SANTIAGO (Reuters) - Chile's economy showed signs it was continuing to slow mildly in November, with manufacturing output slipping for the fourth month straight, even as consumption and the labor market remained firm.
Manufacturing production fell 1.1 percent in November from a year earlier due in part to lower production of some steel and iron products, government data showed on Monday.
The fall was slightly smaller than a Reuters poll forecast for a 1.3 percent decrease.
Retail sales grew at a healthy 9.2 percent pace from a year earlier, government data also showed on Monday. Still, that was lower than the 13.4 percent increase in October and the 10.7 percent expansion posted in November 2012.
Mining powerhouse Chile is heavily dependent on exports and domestic consumption, so manufacturing and retail sales are closely monitored.
The jobless rate for the September to November period inched down to 5.7 percent, as employment in agriculture, livestock, forestry, construction and real estate picked up, the government's INE statistics agency reported separately.
Analysts surveyed had expected the jobless rate to remain steady at 5.8 percent.
The central bank's five-person governing board was unanimous in its decision to hold the key interest rate at 4.50 percent on December 12, though they also weighed cutting the rate, minutes of the meeting showed earlier on Monday.
The central bank took a breather after cutting the rate by 25 basis points in both October and November as the economy cooled.

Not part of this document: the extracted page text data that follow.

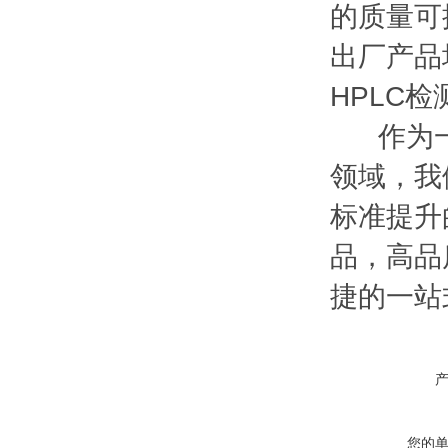
的质量可
出厂产品均
HPLC
作为一家
领域，我
标准提升
品，高品
捷的一站
您的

The decision to keep the rate on hold "was justified in that the slowdown of the economy had been mild and it was expected to grow steadily in the coming quarters," the minutes said.
"Plus two cuts had been made to the policy rate, which were working and would continue to gradually affect the components of demand that were the most sensitive to credit costs," the bank added.
The market largely expects the bank to stick to a wait-and-see stance in the short-term to get a stronger sense of where Chile's two-track economy is heading.
"The scenario of slowing domestic demand coupled with good growth in the natural resources sector is unchanged," said Matias Madrid, chief economist at Banco Penta. "This will likely lead the central bank to hold the rate again in January."
Meanwhile, data released on Monday showed that world No. 1 copper producer Chile produced 514,889 tonnes of copper in November, a 7.6 percent increase from the year before, due to a recovery in a major deposit that had a troubled 2012.
Chile, which produces a third of the world's copper, is struggling with dwindling ore grades in many of its aging deposits, although new mines have helped increase output in 2013.